**TASK**
Search the material below for the string "Abascal" and copy each line where it appears.
---------- RECORDS FOR THE EXERCISE ----------
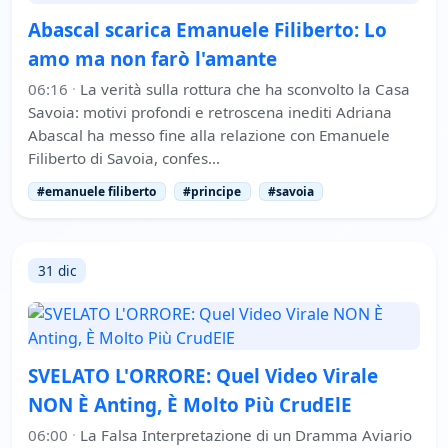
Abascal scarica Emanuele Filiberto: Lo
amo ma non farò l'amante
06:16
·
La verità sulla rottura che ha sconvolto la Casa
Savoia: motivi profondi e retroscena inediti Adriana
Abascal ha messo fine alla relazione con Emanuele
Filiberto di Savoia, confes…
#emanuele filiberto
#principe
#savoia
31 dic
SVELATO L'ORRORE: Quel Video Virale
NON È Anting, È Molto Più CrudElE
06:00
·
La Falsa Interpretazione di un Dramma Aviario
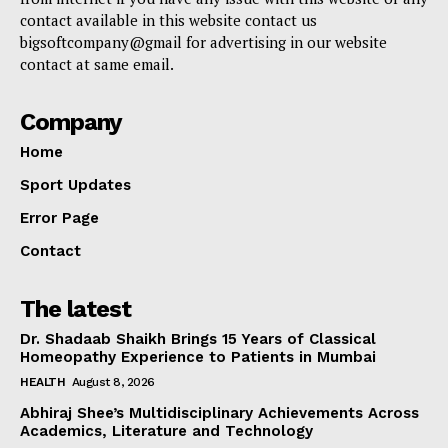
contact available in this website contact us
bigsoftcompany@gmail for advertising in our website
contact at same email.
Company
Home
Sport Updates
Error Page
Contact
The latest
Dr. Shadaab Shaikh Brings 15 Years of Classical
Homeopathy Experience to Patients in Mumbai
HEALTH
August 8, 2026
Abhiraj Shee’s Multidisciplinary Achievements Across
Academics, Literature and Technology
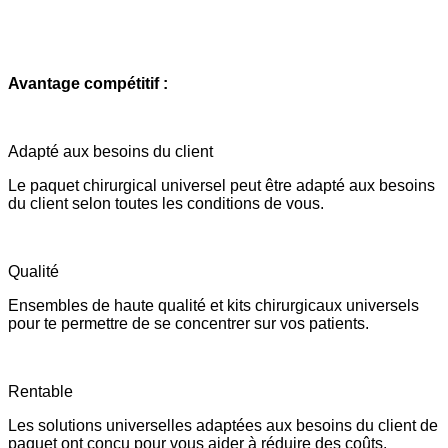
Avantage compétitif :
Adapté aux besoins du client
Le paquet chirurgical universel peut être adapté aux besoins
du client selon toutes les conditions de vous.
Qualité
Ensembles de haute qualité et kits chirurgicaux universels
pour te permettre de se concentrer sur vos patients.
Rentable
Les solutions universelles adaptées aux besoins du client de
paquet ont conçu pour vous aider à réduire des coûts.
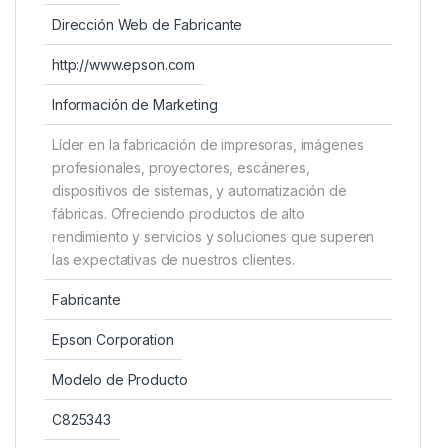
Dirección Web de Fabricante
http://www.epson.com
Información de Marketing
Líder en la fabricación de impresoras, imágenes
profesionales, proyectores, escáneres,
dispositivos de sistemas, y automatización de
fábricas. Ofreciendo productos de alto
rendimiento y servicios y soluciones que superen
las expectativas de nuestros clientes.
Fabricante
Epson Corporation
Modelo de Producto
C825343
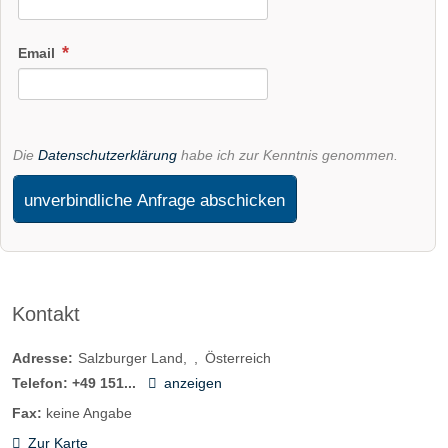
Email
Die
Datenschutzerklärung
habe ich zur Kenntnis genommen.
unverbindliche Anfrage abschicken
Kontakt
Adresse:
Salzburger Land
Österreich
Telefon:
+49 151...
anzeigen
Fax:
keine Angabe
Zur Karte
----------
**ANSWER SPACE**
Abascal scarica Emanuele Filiberto: Lo
Abascal ha messo fine alla relazione con Emanuele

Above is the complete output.